Cleveland to PMG: Postal Banking Now!

Daleo Freeman, (Cleveland APWU), Rep. Marcy Kaptur, Deb Kline (Jobs with Justice) and others deliver petitions to PMG

On Thursday, postal workers in Cleveland had a special delivery for Postmaster General Megan Brennan. Joined by Representative Marcy Kaptur and a number of community allies, the postal workers delivered more than 1,500 petitions to the PMG calling for a postal banking pilot program in the Cleveland area.

Nationwide, approximately 25% of households are either unbanked or underbanked. People in those homes regularly fall victim to predatory payday lenders or cash checking outfits, only to have access to their own money. With more than 35,000 post offices across the country, postal financial services could help narrow the gap between excluded communities and the fully banked.
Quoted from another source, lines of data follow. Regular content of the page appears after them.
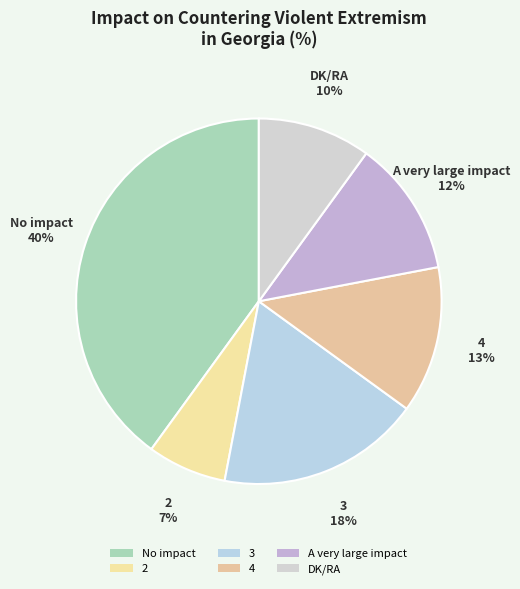

Between DK/RA and A very large impact, which is larger?

A very large impact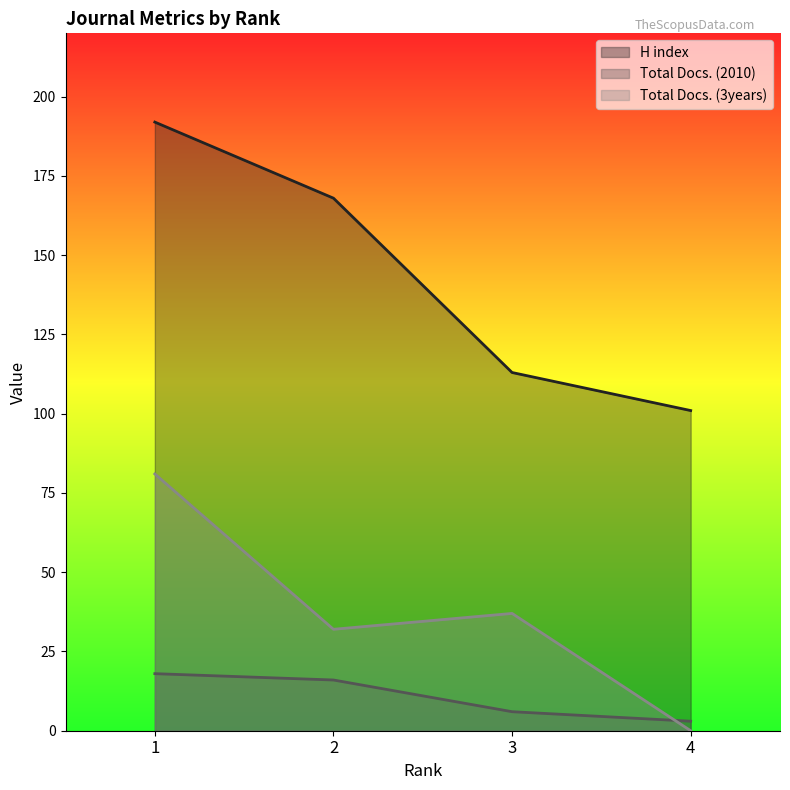

What is the sum of the H index values at 1 and 4?

293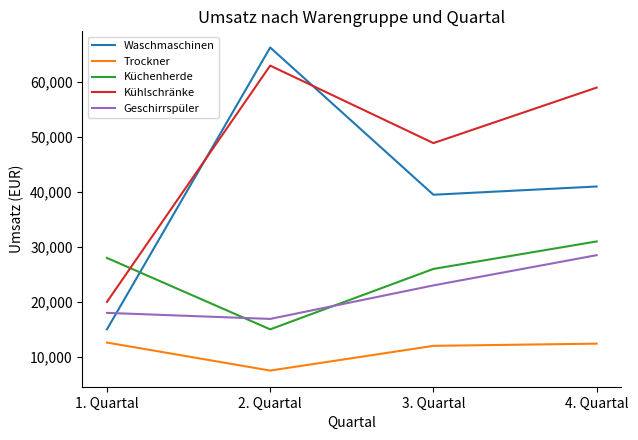

List the labels in order of Waschmaschinen value, largest first.

2. Quartal, 4. Quartal, 3. Quartal, 1. Quartal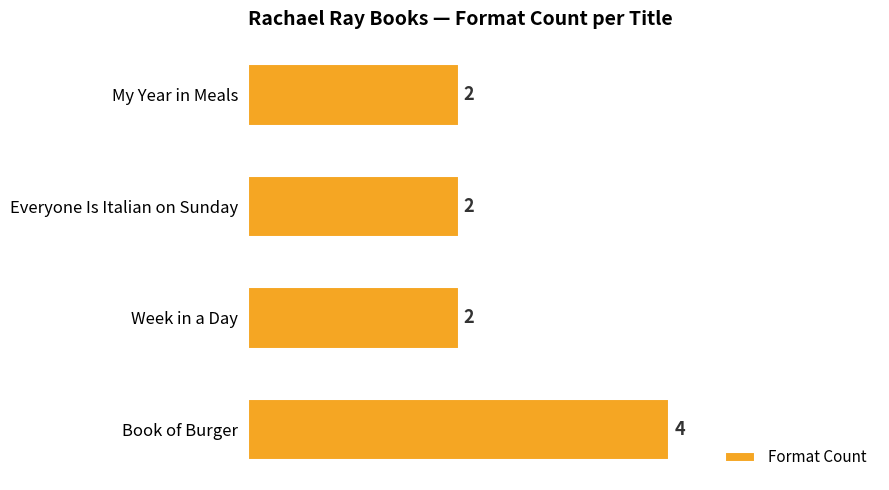

What is the minimum value shown in the chart?

2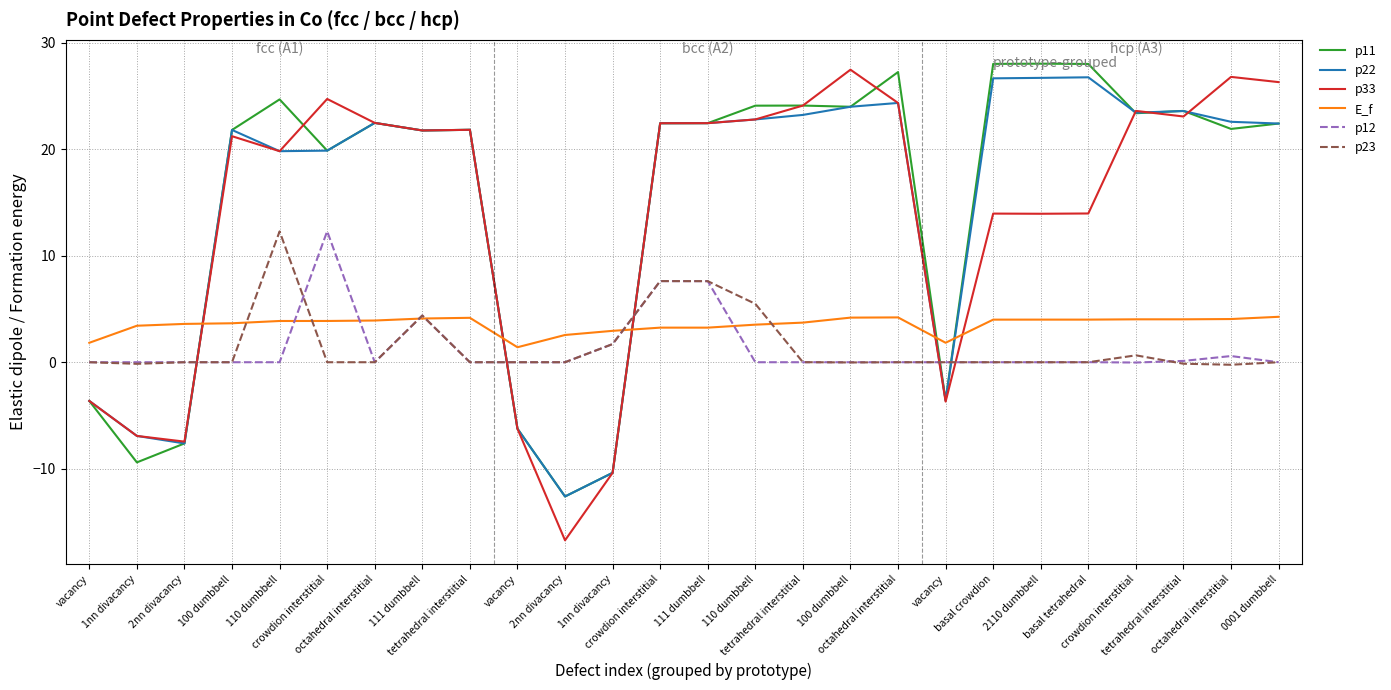

Reading left to right, what are all the values shown in this chart?

p11: vacancy=-3.6	1nn divacancy=-9.4	2nn divacancy=-7.6	100 dumbbell=21.8	110 dumbbell=24.7	crowdion interstitial=19.9	octahedral interstitial=22.5	111 dumbbell=21.8	tetrahedral interstitial=21.8	vacancy=-6.2	2nn divacancy=-12.6	1nn divacancy=-10.4	crowdion interstitial=22.4	111 dumbbell=22.4	110 dumbbell=24.1	tetrahedral interstitial=24.1	100 dumbbell=24.0	octahedral interstitial=27.2	vacancy=-3.6	basal crowdion=28.0	2110 dumbbell=28.0	basal tetrahedral=28.0	crowdion interstitial=23.4	tetrahedral interstitial=23.6	octahedral interstitial=21.9	0001 dumbbell=22.4
p22: vacancy=-3.6	1nn divacancy=-6.9	2nn divacancy=-7.6	100 dumbbell=21.8	110 dumbbell=19.8	crowdion interstitial=19.9	octahedral interstitial=22.5	111 dumbbell=21.8	tetrahedral interstitial=21.8	vacancy=-6.2	2nn divacancy=-12.6	1nn divacancy=-10.4	crowdion interstitial=22.4	111 dumbbell=22.4	110 dumbbell=22.8	tetrahedral interstitial=23.2	100 dumbbell=24.0	octahedral interstitial=24.3	vacancy=-3.6	basal crowdion=26.6	2110 dumbbell=26.7	basal tetrahedral=26.7	crowdion interstitial=23.4	tetrahedral interstitial=23.6	octahedral interstitial=22.6	0001 dumbbell=22.4
p33: vacancy=-3.6	1nn divacancy=-6.9	2nn divacancy=-7.5	100 dumbbell=21.2	110 dumbbell=19.8	crowdion interstitial=24.7	octahedral interstitial=22.5	111 dumbbell=21.8	tetrahedral interstitial=21.8	vacancy=-6.2	2nn divacancy=-16.7	1nn divacancy=-10.4	crowdion interstitial=22.4	111 dumbbell=22.4	110 dumbbell=22.8	tetrahedral interstitial=24.1	100 dumbbell=27.5	octahedral interstitial=24.3	vacancy=-3.7	basal crowdion=13.9	2110 dumbbell=13.9	basal tetrahedral=14.0	crowdion interstitial=23.6	tetrahedral interstitial=23.1	octahedral interstitial=26.8	0001 dumbbell=26.3
E_f: vacancy=1.8	1nn divacancy=3.4	2nn divacancy=3.6	100 dumbbell=3.7	110 dumbbell=3.9	crowdion interstitial=3.9	octahedral interstitial=3.9	111 dumbbell=4.1	tetrahedral interstitial=4.2	vacancy=1.4	2nn divacancy=2.6	1nn divacancy=2.9	crowdion interstitial=3.2	111 dumbbell=3.2	110 dumbbell=3.5	tetrahedral interstitial=3.7	100 dumbbell=4.2	octahedral interstitial=4.2	vacancy=1.8	basal crowdion=4.0	2110 dumbbell=4.0	basal tetrahedral=4.0	crowdion interstitial=4.0	tetrahedral interstitial=4.0	octahedral interstitial=4.1	0001 dumbbell=4.3
p12: vacancy=0.0	1nn divacancy=0.0	2nn divacancy=0.0	100 dumbbell=0.0	110 dumbbell=0.0	crowdion interstitial=12.3	octahedral interstitial=0.0	111 dumbbell=4.4	tetrahedral interstitial=-0.0	vacancy=0.0	2nn divacancy=-0.0	1nn divacancy=1.7	crowdion interstitial=7.6	111 dumbbell=7.6	110 dumbbell=0.0	tetrahedral interstitial=0.0	100 dumbbell=0.0	octahedral interstitial=-0.0	vacancy=0.0	basal crowdion=-0.0	2110 dumbbell=0.0	basal tetrahedral=0.0	crowdion interstitial=-0.0	tetrahedral interstitial=0.1	octahedral interstitial=0.6	0001 dumbbell=0.0
p23: vacancy=0.0	1nn divacancy=-0.1	2nn divacancy=-0.0	100 dumbbell=-0.0	110 dumbbell=12.3	crowdion interstitial=-0.0	octahedral interstitial=-0.0	111 dumbbell=4.4	tetrahedral interstitial=-0.0	vacancy=-0.0	2nn divacancy=-0.0	1nn divacancy=1.7	crowdion interstitial=7.6	111 dumbbell=7.6	110 dumbbell=5.5	tetrahedral interstitial=0.0	100 dumbbell=-0.0	octahedral interstitial=-0.0	vacancy=-0.0	basal crowdion=-0.0	2110 dumbbell=-0.0	basal tetrahedral=0.0	crowdion interstitial=0.6	tetrahedral interstitial=-0.1	octahedral interstitial=-0.2	0001 dumbbell=-0.0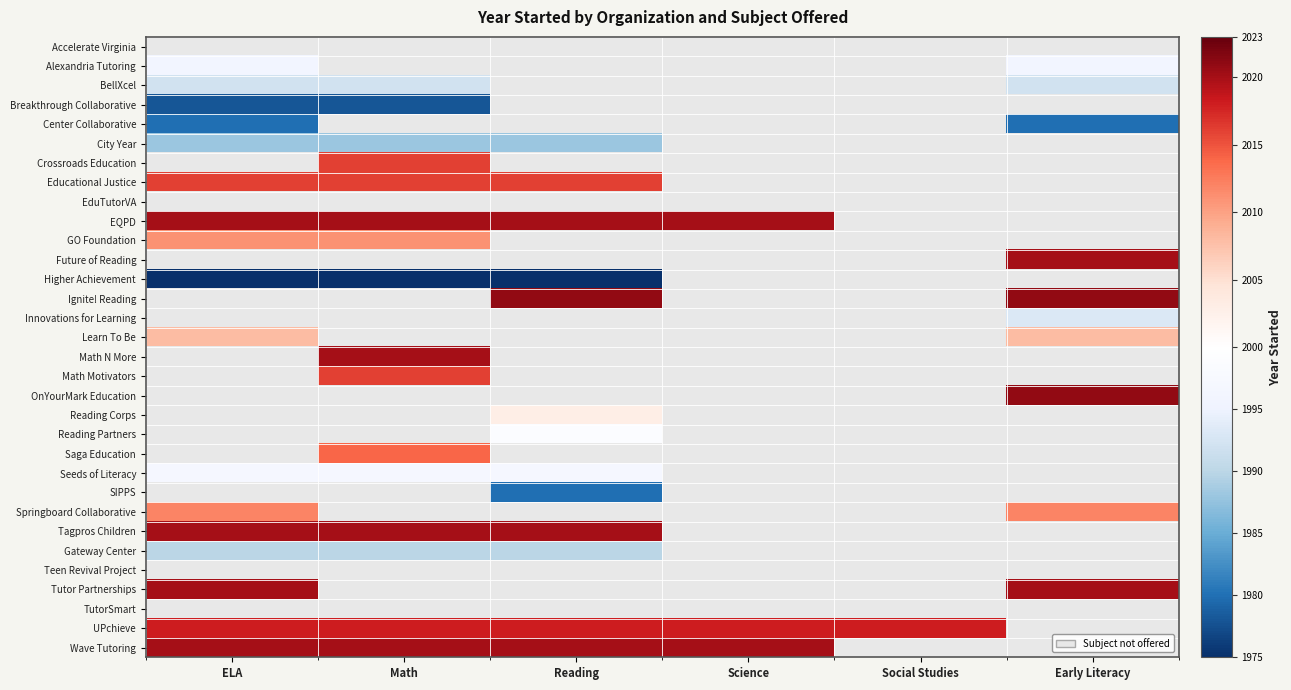

Is it true that BellXcel equals 1992.0 at ELA?

True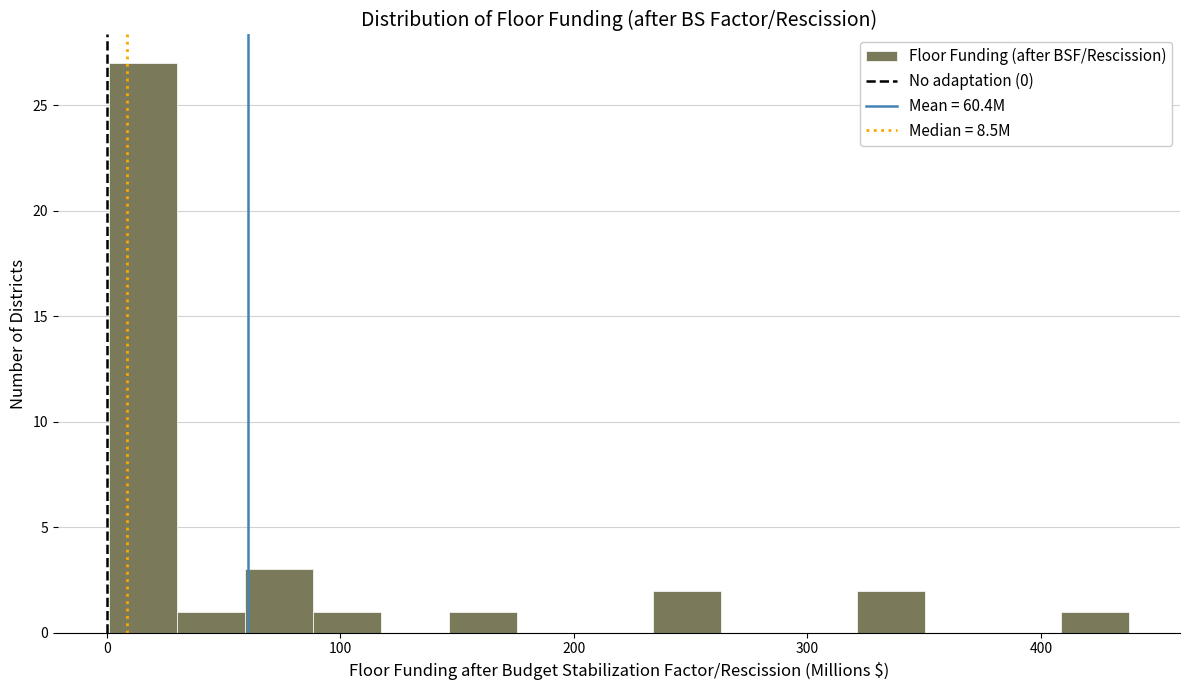

Read against the x-axis, roughly where is the centre of the tallest bar?

20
“We’re trying to get the post offices empowered  to offer limited financial services in neighborhoods that have no financial services that are fair right now and we want to do a pilot project in the Cleveland area saying we think this would be a great place for the Postal Service to test the concept,” Kaptur said to WKSU.

Communities in northeast Ohio know all too well the difference between having access to affordable financial services and not. Since the financial crisis in 2007, more than 6,000 bank branches have closed – many of them in working class communities like those found in and around Cleveland. That’s why city councils in Cleveland, Fairview Park, Brook Park and Lakewood have all adopted resolutions asking postal management to make their area among the first in the country to pilot postal financial services.

The Campaign for Postal Banking has demanded that postal management exercise the authority it already has under the law to expand the offering of financial services at post offices. A 2014 report of the Postal Service’s Inspector General found that paycheck cashing, installing ATMs, establishing a bill payment system, and expanded wire transfer systems are all within the Postal Service’s remit.

“The Postal Service can introduce these financial services tomorrow – there’s no need to change the law,” said APWU Local 72 President Daleo Freeman who represents Cleveland postal workers. “Postal workers, government and local community leaders are all united in our call on the Postmaster General to bring postal banking to Cleveland. USPS experiments with new products all of the time.”

Last fall, postal workers and allies in the Bronx delivered a similar petition from their neighbors calling on the PMG to start postal banking pilots there as well. Representative José Serrano and other congressional members from New York joined campaigners then and continue to push on postal management in Washington to implement the pilot programs.